**Problem details:**
How many lines of the entries hold the string "wrist"? Reply with the number alone.

*** Opening of Available records ***

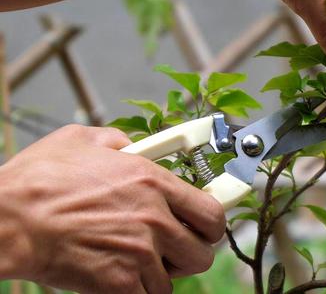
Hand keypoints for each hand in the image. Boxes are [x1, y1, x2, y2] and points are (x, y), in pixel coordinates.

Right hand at [0, 125, 224, 292]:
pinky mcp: (120, 283)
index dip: (213, 224)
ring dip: (160, 274)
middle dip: (190, 252)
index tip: (206, 226)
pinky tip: (121, 278)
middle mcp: (155, 218)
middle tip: (173, 248)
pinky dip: (138, 292)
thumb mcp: (82, 139)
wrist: (7, 219)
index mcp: (153, 182)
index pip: (212, 212)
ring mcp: (140, 253)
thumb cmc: (39, 181)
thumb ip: (118, 141)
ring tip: (138, 261)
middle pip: (203, 252)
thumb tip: (131, 145)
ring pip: (174, 279)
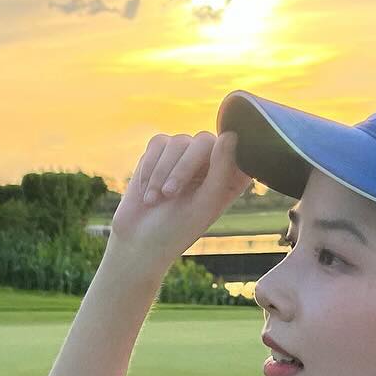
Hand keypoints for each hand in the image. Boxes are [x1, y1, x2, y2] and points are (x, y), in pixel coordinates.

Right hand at [107, 129, 254, 273]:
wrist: (138, 240)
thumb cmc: (177, 228)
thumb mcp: (205, 203)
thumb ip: (221, 169)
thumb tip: (231, 135)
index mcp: (230, 177)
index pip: (237, 150)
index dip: (221, 160)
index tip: (204, 183)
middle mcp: (210, 162)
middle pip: (204, 141)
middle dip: (183, 168)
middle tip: (170, 194)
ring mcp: (185, 156)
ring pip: (178, 142)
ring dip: (162, 172)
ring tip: (154, 199)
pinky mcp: (161, 153)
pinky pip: (158, 143)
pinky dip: (149, 167)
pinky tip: (146, 190)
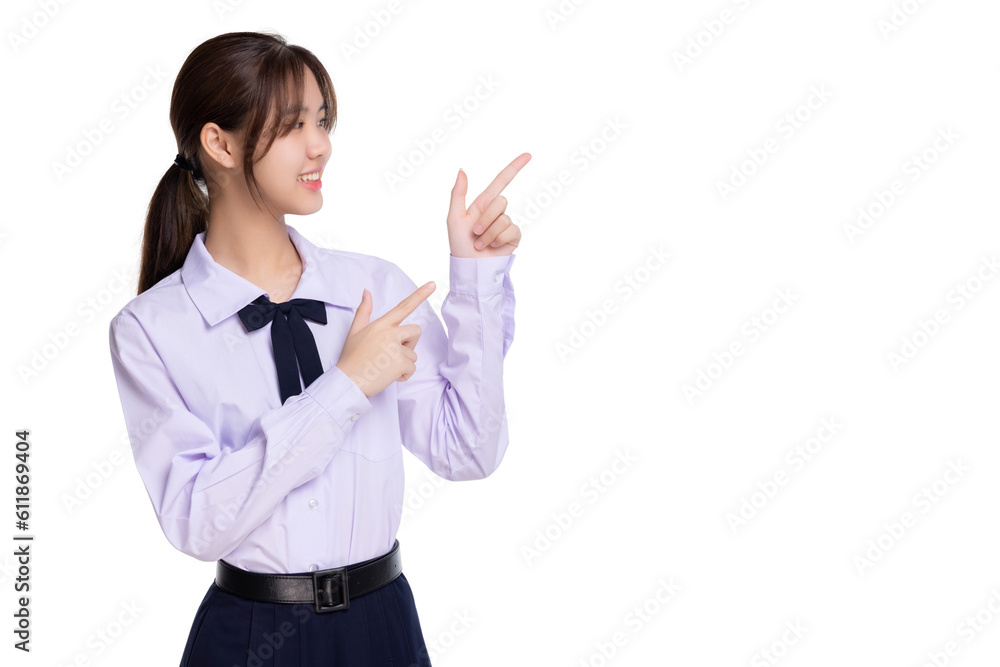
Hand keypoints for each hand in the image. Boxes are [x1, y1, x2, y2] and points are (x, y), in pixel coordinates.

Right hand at [336, 281, 435, 397]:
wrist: (347, 381)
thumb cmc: (351, 358)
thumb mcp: (354, 331)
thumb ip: (364, 311)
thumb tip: (367, 292)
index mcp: (381, 324)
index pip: (403, 307)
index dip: (420, 295)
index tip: (432, 284)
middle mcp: (390, 333)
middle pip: (416, 331)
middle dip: (409, 343)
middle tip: (392, 354)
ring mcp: (395, 348)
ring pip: (413, 354)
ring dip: (403, 362)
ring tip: (385, 366)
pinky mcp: (400, 363)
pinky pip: (411, 368)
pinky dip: (403, 375)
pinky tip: (388, 375)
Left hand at [446, 152, 530, 257]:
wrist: (470, 267)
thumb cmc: (459, 244)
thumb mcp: (453, 218)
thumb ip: (458, 193)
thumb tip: (463, 170)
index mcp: (483, 204)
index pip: (501, 181)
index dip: (515, 167)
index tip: (528, 155)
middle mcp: (496, 212)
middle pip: (500, 201)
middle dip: (485, 218)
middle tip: (474, 233)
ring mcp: (506, 224)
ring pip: (504, 218)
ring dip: (488, 233)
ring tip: (480, 243)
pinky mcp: (513, 236)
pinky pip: (511, 230)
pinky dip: (498, 239)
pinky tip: (492, 247)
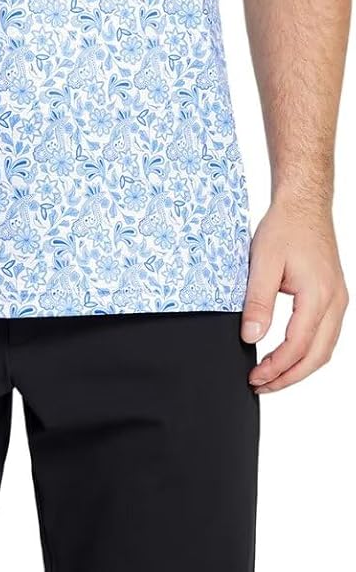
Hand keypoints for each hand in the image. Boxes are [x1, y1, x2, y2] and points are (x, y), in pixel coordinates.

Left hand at [241, 196, 348, 392]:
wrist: (305, 204)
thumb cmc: (286, 227)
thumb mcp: (263, 261)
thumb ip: (257, 301)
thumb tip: (251, 336)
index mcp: (318, 295)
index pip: (297, 346)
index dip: (276, 368)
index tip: (255, 377)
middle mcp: (334, 302)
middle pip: (316, 356)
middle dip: (288, 377)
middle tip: (261, 385)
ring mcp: (338, 300)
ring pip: (324, 349)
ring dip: (299, 368)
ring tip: (271, 376)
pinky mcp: (334, 297)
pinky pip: (326, 335)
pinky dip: (308, 352)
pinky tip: (288, 355)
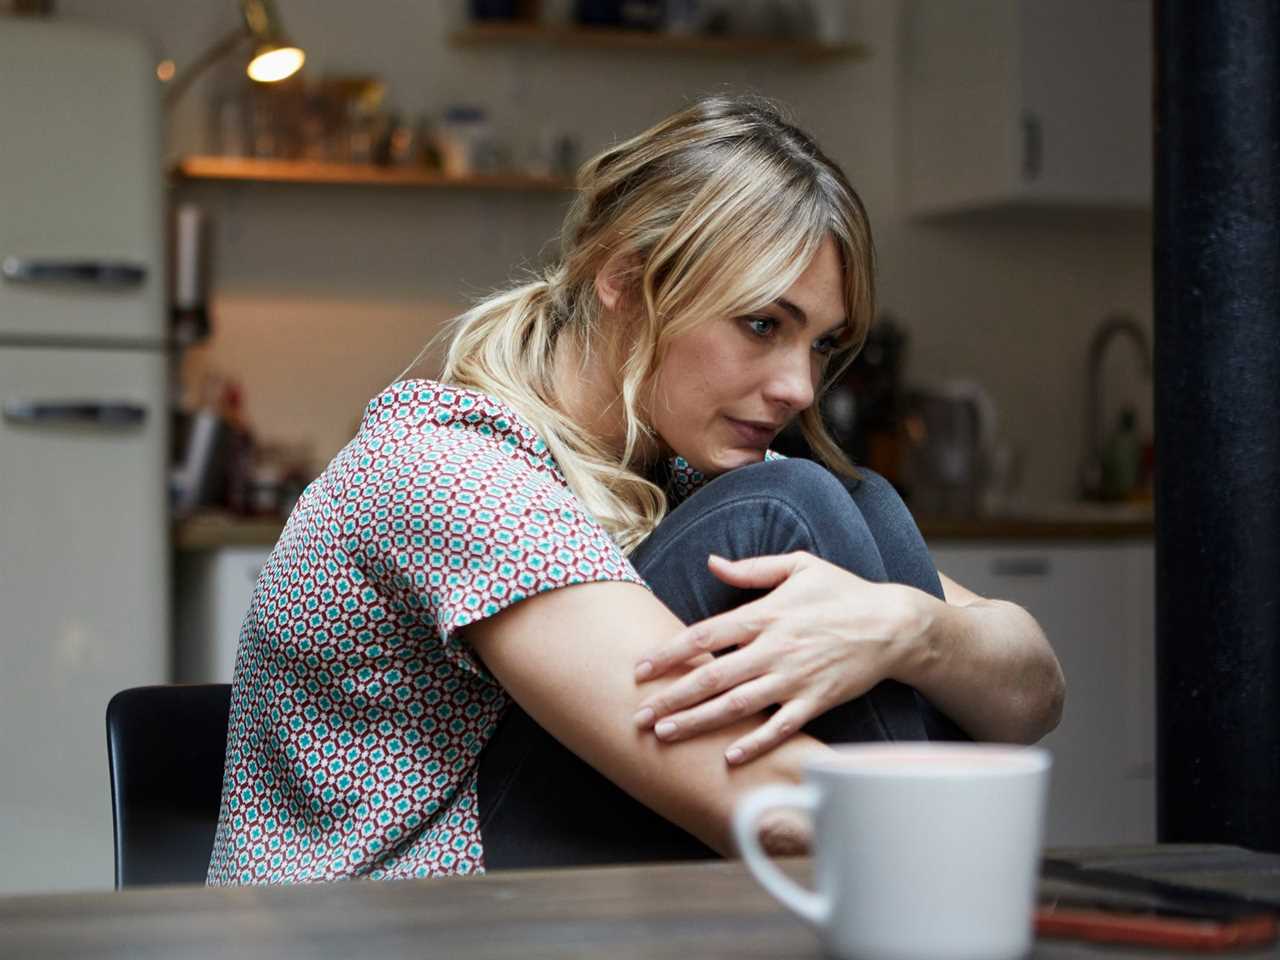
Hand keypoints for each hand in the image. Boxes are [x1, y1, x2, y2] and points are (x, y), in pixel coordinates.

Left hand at [633, 552, 929, 764]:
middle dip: (672, 697)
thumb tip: (712, 562)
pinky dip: (755, 743)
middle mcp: (775, 648)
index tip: (640, 669)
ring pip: (738, 705)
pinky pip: (781, 726)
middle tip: (638, 715)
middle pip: (712, 676)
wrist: (894, 624)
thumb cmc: (843, 591)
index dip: (669, 653)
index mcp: (766, 614)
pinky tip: (729, 757)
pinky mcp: (817, 701)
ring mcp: (796, 678)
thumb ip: (752, 568)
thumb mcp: (799, 566)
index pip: (705, 634)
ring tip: (665, 735)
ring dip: (699, 722)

*** Close of Available records ***

**Solved exercise:**
6